The findings support further development of the drug candidate for treating and preventing current coronavirus infections and potential future epidemic outbreaks.
Coronaviruses are a genetically diverse family of viruses that infect birds and mammals, with most coronavirus strains limited to infecting only certain hosts. Human coronaviruses, for example, cause up to 30 percent of common colds.
In the last 15 years, however, coronaviruses have demonstrated their ability to jump into new species. Zoonotic (animal) coronaviruses have infected humans, causing severe acute respiratory syndrome (SARS) and Middle East respiratory syndrome (MERS), severe diseases with high mortality rates ranging from 10 percent for SARS to 40 percent for MERS. The MERS-coronavirus continues to cause new infections in the Middle East.
“There’s a real concern that the MERS coronavirus could escape broadly when millions of people visit Saudi Arabia for the Hajj,” said Mark Denison, M.D., Craig-Weaver Professor of Pediatrics and professor of Pathology, Microbiology and Immunology at Vanderbilt University School of Medicine.
But to date, there has been no effective antiviral drug for any known coronavirus, Denison noted.
Denison and his team at Vanderbilt have studied the basic biology of coronaviruses for more than 20 years. In an effort to find chemical tools that would allow them to probe viral replication, graduate student Brett Case screened a series of compounds selected and provided by Gilead Sciences.
Case demonstrated that one of the compounds was highly active against coronaviruses in cultured cells. The finding was a surprise, Denison said, because compounds in the same class (nucleoside analogs) have normally failed to inhibit coronavirus replication.
The compound, called GS-5734, is currently in clinical development for treatment of Ebola virus disease.
Denison’s longtime collaborator Ralph Baric, Ph.D., at the University of North Carolina and his team demonstrated that GS-5734 inhibits SARS-coronavirus and MERS-coronavirus replication in multiple in vitro systems, including cultures of primary human airway epithelial cells, which are the cells infected by respiratory coronaviruses.
The researchers also showed that GS-5734 was effective against a circulating human coronavirus, bat coronaviruses, and bat coronaviruses that are considered “prepandemic” because they can infect cultured human cells.
Using a mouse model of SARS, the investigators demonstrated that both prophylactic (before infection) and early therapeutic (soon after infection) administration of GS-5734 reduced viral load in the lungs and improved respiratory functions.
“This compound shows broad activity against a variety of human and animal coronaviruses and represents an exciting potential therapeutic for a family of viruses prone to emergence from animal reservoirs,” Denison said.
Denison and his team at Vanderbilt will continue to use the compound “as a probe to try to understand the biology of the virus, how and why this drug works, and to identify new targets for inhibiting coronaviruses,” he said.

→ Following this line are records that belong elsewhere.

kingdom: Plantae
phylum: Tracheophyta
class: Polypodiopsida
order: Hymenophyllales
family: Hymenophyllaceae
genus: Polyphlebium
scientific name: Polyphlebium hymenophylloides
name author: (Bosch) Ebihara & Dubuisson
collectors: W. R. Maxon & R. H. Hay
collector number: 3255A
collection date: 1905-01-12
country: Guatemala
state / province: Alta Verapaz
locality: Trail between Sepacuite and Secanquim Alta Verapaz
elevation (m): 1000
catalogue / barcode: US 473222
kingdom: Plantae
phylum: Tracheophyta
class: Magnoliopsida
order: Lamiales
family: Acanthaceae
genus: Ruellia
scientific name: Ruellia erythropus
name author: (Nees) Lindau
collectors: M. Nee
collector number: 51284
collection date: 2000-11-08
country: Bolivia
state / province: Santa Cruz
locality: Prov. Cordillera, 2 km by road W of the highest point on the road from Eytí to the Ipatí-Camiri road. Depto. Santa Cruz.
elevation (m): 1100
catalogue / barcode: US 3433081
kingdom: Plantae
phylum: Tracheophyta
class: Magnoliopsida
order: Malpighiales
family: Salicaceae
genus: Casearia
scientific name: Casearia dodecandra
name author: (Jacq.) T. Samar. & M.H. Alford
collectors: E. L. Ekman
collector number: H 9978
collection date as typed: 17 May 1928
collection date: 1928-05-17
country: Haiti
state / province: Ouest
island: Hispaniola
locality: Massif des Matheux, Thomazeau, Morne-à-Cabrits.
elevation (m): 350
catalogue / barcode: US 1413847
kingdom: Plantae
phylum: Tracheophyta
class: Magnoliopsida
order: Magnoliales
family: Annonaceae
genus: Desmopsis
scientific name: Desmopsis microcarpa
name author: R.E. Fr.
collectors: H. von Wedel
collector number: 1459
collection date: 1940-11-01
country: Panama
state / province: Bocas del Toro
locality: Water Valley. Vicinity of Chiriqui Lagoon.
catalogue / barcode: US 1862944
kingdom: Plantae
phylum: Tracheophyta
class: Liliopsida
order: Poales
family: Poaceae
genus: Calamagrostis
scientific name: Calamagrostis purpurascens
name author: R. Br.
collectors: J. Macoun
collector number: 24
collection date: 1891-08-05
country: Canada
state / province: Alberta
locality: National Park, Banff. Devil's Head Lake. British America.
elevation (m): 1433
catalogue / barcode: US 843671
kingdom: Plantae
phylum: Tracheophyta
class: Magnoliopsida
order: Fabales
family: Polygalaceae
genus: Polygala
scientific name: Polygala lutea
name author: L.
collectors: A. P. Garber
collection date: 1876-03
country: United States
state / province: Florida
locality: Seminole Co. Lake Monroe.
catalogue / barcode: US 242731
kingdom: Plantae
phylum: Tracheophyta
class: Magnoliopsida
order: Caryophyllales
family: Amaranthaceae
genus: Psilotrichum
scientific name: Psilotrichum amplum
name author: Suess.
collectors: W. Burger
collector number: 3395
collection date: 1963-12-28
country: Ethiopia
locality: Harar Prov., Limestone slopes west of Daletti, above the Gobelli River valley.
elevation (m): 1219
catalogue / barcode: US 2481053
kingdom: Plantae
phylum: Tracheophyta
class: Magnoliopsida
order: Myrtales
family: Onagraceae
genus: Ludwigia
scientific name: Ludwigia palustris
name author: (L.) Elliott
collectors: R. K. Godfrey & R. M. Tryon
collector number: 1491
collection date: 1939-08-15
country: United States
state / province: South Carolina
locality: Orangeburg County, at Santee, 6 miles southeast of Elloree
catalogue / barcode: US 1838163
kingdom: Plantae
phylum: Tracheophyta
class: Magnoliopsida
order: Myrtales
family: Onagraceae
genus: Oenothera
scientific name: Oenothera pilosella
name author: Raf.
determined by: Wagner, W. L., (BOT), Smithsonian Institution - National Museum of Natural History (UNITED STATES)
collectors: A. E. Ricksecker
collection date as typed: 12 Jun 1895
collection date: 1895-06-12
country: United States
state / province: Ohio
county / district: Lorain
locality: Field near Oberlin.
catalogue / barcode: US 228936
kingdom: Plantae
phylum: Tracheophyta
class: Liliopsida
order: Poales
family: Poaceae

“This is an exciting example of how pursuing fundamental research to understand the mechanisms of virus replication and pathogenesis can lead to an important compound with therapeutic potential.”
The research also illustrates the power of long-term collaborations and of public-private partnerships, Denison said. Denison and Baric have collaborated for 17 years to study coronavirus biology. Their efforts to identify coronavirus antiviral drugs in cooperation with Gilead Sciences have been supported by the Antiviral Drug Discovery and Development Center, which is funded by the National Institutes of Health (grant AI109680) and directed by Richard Whitley, M.D., at the University of Alabama at Birmingham.
Timothy Sheahan, Ph.D., and Amy Sims, Ph.D., are co-first authors of the Science Translational Medicine paper. Sims and author Rachel Graham, Ph.D., completed their doctoral degrees as students in Denison’s lab before joining the Baric team at UNC.
Additional support for the research was provided by NIH grants (AI108197, AI109761) and by the Cystic Fibrosis and Pulmonary Diseases Research and Treatment Center at UNC.